British Islam: re-made in our image

by - 5th August 2009

Hopes of a British Islam may be closer to being realized than people think. And it’s not good news.

I turned up unannounced last week at the Dewsbury markaz – so-called European headquarters of the Tablighi Jama’at, in its unlikely green and rolling Yorkshire milltown setting. 

The most methodologically successful of all the Muslim revivalist movements, the TJ has, so it’s said, 80million followers worldwide – but that must fluctuate as there’s no dotted line to sign, and is more fluid than the western mind can easily grasp.

Scholars and afficionados deny it is ‘secretive’, so I thought I’d drop in.

‘If you make yourself known to the organisers, I don’t see any reason why you are not allowed to go in and have a word with anybody you want to’, said the Director of the Newham project Abdul Khaliq, in a news item in 2006, when challenged by the reporter Tim Whewell.  

So I went, accompanied by two Pakistani friends and a local Baptist pastor.  We just went with the flow, Asian-style, as I had in Delhi last January when visiting the central markaz in Nizamuddin.

My Pakistani friend – let’s call him Kurshid – is a scholar and pir, and has a gentle and penetrating charisma that people instinctively warm to.  If he couldn’t get a reception, no one could.

**GIVEN RECORDS**:
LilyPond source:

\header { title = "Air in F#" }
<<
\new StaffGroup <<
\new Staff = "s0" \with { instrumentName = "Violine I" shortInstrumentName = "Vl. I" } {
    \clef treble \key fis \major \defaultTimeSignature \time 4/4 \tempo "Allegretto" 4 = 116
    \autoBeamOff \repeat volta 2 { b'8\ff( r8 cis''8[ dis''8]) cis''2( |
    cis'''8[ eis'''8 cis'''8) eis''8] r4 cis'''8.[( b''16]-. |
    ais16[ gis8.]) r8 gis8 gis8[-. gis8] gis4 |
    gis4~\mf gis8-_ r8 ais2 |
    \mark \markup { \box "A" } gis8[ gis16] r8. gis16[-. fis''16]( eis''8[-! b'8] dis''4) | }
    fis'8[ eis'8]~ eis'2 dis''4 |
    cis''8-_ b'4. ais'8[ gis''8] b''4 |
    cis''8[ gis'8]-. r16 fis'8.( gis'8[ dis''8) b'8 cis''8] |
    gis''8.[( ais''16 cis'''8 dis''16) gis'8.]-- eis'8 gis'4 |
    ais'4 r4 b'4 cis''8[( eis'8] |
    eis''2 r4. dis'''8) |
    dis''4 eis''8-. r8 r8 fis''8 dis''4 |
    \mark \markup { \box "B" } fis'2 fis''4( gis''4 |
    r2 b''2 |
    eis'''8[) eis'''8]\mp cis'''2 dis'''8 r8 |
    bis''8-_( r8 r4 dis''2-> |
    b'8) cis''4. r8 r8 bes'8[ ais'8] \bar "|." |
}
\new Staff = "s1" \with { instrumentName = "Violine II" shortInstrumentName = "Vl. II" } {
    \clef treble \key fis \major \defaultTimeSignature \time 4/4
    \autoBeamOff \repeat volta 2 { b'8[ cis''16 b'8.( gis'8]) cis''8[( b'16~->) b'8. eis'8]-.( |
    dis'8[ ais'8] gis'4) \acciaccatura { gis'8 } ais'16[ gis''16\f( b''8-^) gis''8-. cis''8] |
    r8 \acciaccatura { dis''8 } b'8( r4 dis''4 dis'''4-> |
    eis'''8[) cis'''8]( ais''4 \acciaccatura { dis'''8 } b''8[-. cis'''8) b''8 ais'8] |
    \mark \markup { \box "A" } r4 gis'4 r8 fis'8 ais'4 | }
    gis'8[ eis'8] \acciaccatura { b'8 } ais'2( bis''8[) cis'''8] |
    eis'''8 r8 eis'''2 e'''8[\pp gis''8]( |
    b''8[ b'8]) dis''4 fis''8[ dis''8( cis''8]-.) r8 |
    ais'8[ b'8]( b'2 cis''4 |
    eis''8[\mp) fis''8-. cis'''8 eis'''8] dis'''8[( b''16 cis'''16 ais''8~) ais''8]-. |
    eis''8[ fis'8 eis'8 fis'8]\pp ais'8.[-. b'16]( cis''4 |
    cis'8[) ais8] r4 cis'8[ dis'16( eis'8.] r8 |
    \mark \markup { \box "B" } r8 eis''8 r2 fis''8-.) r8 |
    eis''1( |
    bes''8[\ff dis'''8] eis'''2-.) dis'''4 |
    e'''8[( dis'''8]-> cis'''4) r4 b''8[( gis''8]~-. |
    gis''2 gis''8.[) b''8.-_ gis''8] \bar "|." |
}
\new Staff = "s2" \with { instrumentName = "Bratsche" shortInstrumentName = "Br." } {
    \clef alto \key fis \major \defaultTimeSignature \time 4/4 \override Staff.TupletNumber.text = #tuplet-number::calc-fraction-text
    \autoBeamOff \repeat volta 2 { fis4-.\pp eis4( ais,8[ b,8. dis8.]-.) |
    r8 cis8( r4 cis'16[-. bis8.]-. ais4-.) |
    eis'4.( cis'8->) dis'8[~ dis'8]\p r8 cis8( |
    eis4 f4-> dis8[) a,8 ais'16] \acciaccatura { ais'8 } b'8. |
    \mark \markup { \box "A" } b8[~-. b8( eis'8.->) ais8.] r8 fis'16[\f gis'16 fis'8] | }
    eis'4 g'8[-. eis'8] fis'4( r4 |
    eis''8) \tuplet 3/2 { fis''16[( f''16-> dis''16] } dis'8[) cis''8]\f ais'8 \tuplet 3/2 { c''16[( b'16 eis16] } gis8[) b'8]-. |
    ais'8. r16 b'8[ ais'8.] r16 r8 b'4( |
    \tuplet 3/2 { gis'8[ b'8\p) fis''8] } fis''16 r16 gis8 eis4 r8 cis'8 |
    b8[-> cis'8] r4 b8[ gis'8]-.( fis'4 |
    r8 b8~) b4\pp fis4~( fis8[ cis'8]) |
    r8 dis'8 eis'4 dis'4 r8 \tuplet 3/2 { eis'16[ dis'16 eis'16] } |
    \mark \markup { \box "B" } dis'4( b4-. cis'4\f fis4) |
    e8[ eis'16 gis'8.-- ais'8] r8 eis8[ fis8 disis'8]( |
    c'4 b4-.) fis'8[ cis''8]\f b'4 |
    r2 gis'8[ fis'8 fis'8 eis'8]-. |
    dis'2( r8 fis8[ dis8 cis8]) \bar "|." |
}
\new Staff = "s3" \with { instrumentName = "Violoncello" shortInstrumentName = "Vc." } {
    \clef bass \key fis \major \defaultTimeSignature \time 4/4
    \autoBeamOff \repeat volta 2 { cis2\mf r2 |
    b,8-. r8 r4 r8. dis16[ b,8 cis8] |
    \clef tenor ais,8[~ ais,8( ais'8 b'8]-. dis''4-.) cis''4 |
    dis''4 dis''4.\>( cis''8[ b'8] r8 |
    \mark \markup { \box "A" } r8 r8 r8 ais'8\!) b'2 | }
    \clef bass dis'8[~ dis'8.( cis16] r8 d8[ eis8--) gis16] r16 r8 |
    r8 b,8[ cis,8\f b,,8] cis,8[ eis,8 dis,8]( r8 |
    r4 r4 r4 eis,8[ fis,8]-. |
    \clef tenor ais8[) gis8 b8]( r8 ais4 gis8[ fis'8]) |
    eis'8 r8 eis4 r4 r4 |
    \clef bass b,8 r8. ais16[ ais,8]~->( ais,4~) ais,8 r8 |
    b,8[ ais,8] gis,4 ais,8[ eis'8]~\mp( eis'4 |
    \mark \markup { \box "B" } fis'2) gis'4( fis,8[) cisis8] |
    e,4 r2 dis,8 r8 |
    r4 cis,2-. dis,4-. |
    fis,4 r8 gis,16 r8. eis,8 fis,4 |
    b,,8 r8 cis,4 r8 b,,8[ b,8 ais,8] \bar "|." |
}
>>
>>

**LIST OF TASKS**:
(a) Decide whether each statement below agrees with the article on British Islam. Answer yes or no for each, quoting the deciding words of the article. (i) The writer arranged the visit to the Dewsbury markaz in advance. (ii) The Tablighi Jama'at is said to have 80 million followers worldwide. (iii) A local Baptist pastor went along on the visit.
(b) Output the passage of the article on British Islam from "British Islam: re-made" to "can easily grasp.", copied word for word.

**RESPONSES IN ORDER**:
(a)
(i) No: "I turned up unannounced last week at the Dewsbury markaz"
(ii) Yes: "the TJ has, so it’s said, 80million followers worldwide"
(iii) Yes: "accompanied by two Pakistani friends and a local Baptist pastor"

(b)
British Islam: re-made in our image

by - 5th August 2009

Hopes of a British Islam may be closer to being realized than people think. And it’s not good news.

I turned up unannounced last week at the Dewsbury markaz – so-called European headquarters of the Tablighi Jama’at, in its unlikely green and rolling Yorkshire milltown setting. 

The most methodologically successful of all the Muslim revivalist movements, the TJ has, so it’s said, 80million followers worldwide – but that must fluctuate as there’s no dotted line to sign, and is more fluid than the western mind can easily grasp.